* EXERCISE OBJECTIVE
Return unchanged the lines of the items starting at the line that contains "collector number: 1151" and ending at the line that contains "genus: Heliotropium", both included.

====

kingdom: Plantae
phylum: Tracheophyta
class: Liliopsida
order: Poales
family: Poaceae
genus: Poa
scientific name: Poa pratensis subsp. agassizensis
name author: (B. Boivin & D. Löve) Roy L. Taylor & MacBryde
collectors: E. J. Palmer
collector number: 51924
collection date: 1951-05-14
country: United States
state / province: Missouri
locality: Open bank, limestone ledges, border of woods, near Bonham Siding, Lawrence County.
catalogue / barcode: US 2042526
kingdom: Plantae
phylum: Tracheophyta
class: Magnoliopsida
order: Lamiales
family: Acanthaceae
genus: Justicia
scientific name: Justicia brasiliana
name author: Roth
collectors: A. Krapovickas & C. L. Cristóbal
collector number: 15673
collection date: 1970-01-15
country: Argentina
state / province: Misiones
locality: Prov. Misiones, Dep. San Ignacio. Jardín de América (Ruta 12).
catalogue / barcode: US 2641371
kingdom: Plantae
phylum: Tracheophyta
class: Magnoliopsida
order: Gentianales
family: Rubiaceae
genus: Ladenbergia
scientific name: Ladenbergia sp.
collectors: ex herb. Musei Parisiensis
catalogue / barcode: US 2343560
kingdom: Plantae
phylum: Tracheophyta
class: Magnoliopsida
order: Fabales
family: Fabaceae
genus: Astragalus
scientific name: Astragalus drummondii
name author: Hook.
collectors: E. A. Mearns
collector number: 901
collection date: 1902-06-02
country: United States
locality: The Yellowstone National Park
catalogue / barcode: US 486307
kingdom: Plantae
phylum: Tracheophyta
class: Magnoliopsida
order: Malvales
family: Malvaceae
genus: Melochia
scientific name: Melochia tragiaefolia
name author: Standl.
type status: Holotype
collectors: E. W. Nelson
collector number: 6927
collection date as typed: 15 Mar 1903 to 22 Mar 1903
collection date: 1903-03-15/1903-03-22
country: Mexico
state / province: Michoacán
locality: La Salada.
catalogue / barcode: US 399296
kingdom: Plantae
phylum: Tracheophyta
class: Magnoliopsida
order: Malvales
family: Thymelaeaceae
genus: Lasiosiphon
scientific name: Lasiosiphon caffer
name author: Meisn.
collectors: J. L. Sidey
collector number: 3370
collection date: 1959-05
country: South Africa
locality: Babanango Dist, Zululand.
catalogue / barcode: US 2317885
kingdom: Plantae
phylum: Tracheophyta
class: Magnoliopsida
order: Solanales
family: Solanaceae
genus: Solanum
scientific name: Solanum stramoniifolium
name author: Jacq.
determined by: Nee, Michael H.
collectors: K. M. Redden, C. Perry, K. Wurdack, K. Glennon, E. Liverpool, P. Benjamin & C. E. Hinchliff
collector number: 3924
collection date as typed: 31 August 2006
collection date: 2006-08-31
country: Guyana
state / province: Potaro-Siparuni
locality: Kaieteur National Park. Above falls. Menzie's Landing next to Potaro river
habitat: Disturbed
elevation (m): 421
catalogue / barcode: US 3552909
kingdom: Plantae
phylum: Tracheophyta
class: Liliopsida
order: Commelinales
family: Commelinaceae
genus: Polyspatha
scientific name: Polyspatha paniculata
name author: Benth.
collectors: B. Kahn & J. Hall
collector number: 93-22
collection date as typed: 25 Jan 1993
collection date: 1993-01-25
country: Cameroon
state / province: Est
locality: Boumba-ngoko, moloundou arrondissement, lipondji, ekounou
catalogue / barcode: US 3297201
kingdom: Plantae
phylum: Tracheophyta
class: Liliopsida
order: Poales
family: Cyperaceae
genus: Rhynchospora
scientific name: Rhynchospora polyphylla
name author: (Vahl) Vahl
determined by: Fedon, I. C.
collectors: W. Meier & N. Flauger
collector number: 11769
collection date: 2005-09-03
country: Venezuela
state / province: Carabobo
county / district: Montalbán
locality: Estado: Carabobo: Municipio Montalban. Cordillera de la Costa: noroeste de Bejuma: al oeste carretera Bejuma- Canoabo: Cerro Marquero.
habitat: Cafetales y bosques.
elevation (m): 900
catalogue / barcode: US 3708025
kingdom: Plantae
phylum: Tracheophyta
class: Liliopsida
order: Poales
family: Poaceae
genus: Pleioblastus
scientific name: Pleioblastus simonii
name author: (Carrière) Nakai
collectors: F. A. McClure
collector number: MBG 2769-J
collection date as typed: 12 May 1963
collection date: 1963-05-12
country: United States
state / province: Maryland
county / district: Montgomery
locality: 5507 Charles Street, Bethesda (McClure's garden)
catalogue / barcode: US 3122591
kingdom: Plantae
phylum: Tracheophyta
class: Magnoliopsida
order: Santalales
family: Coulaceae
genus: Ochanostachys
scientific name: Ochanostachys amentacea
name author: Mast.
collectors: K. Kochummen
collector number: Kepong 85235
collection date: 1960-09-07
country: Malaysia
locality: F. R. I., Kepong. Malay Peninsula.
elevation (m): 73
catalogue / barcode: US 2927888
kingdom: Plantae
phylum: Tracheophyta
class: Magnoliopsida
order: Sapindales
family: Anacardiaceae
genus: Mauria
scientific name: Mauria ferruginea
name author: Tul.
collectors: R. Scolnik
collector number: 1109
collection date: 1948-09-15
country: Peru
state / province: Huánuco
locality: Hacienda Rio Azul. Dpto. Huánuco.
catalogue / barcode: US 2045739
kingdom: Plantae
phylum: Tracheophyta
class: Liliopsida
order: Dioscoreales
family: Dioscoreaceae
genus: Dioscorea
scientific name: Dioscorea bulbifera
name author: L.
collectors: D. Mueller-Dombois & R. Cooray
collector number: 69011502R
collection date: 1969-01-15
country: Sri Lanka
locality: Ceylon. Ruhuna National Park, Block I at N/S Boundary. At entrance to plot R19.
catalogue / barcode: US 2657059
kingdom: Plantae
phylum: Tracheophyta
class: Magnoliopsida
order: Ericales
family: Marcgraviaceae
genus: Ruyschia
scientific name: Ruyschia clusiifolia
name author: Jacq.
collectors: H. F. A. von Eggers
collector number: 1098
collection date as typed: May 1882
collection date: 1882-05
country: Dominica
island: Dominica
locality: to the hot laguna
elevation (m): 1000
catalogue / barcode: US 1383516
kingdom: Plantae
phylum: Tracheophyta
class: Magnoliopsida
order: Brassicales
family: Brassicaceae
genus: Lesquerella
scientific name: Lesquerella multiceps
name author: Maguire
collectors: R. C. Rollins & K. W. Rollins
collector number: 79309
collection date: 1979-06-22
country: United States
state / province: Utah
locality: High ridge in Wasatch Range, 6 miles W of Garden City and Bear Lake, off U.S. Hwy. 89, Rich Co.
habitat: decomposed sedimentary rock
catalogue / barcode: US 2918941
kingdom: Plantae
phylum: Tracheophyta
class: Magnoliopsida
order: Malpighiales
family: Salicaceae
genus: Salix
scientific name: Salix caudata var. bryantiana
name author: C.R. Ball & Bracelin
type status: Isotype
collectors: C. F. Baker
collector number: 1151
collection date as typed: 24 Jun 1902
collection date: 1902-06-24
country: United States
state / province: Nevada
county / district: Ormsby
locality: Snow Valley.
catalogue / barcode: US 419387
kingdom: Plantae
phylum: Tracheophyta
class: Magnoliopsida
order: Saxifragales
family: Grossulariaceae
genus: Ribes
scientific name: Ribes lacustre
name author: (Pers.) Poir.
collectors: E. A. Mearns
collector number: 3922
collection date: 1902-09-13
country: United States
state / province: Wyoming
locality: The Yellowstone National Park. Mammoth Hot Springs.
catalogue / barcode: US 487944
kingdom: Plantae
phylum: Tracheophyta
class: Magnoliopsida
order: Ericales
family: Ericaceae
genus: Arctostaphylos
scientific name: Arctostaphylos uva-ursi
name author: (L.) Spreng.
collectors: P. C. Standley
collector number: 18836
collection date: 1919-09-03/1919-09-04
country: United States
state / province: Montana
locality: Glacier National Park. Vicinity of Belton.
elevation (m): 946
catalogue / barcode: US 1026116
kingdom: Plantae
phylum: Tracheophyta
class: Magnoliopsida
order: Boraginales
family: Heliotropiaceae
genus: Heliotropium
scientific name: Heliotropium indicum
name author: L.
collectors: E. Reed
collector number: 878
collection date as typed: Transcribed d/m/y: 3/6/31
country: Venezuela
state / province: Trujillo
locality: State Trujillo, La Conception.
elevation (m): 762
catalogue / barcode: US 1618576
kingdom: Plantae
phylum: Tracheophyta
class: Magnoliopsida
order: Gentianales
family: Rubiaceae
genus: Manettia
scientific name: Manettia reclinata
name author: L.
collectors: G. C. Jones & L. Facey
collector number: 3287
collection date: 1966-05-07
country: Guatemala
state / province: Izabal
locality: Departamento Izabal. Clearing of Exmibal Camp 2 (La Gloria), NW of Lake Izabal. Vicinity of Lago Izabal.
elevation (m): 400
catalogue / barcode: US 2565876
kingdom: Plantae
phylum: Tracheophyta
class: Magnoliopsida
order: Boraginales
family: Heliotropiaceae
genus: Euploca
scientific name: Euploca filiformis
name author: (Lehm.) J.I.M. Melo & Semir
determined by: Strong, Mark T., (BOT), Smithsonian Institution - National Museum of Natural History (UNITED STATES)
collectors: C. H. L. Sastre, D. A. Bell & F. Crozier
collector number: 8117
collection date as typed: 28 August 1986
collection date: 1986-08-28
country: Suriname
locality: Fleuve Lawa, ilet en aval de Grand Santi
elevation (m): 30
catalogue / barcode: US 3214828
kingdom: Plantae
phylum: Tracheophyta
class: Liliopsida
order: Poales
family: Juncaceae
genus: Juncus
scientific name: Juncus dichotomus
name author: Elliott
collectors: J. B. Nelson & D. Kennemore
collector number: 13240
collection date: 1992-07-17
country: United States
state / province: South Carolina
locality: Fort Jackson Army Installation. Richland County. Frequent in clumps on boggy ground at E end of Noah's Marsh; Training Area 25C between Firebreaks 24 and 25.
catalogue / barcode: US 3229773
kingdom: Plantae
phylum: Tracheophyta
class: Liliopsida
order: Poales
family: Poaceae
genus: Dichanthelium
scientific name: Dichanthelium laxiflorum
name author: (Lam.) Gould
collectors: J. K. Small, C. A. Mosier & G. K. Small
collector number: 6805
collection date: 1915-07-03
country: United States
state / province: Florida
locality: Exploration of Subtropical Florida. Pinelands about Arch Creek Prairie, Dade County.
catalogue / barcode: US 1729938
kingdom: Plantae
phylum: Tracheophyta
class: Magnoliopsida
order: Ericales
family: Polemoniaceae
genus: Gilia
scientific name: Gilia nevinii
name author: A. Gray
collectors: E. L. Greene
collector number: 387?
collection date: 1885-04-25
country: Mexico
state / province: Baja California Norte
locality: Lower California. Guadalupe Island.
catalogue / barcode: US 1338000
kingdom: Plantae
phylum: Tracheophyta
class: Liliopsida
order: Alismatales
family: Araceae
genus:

====

* WRITTEN RESPONSE
collector number: 1151
collection date as typed: 24 Jun 1902
collection date: 1902-06-24
country: United States
state / province: Nevada
county / district: Ormsby
locality: Snow Valley.
catalogue / barcode: US 419387
kingdom: Plantae
phylum: Tracheophyta
class: Magnoliopsida
order: Saxifragales
family: Grossulariaceae
genus: Ribes
scientific name: Ribes lacustre
name author: (Pers.) Poir.
collectors: E. A. Mearns
collector number: 3922
collection date: 1902-09-13
country: United States
state / province: Wyoming
locality: The Yellowstone National Park. Mammoth Hot Springs.
catalogue / barcode: US 487944
kingdom: Plantae
phylum: Tracheophyta
class: Magnoliopsida
order: Ericales
family: Ericaceae
genus: Arctostaphylos
scientific name: Arctostaphylos uva-ursi
name author: (L.) Spreng.
collectors: P. C. Standley
collector number: 18836
collection date: 1919-09-03/1919-09-04
country: United States
state / province: Montana
locality: Glacier National Park. Vicinity of Belton.
elevation (m): 946
catalogue / barcode: US 1026116
kingdom: Plantae
phylum: Tracheophyta
class: Magnoliopsida
order: Boraginales
family: Heliotropiaceae
genus: Heliotropium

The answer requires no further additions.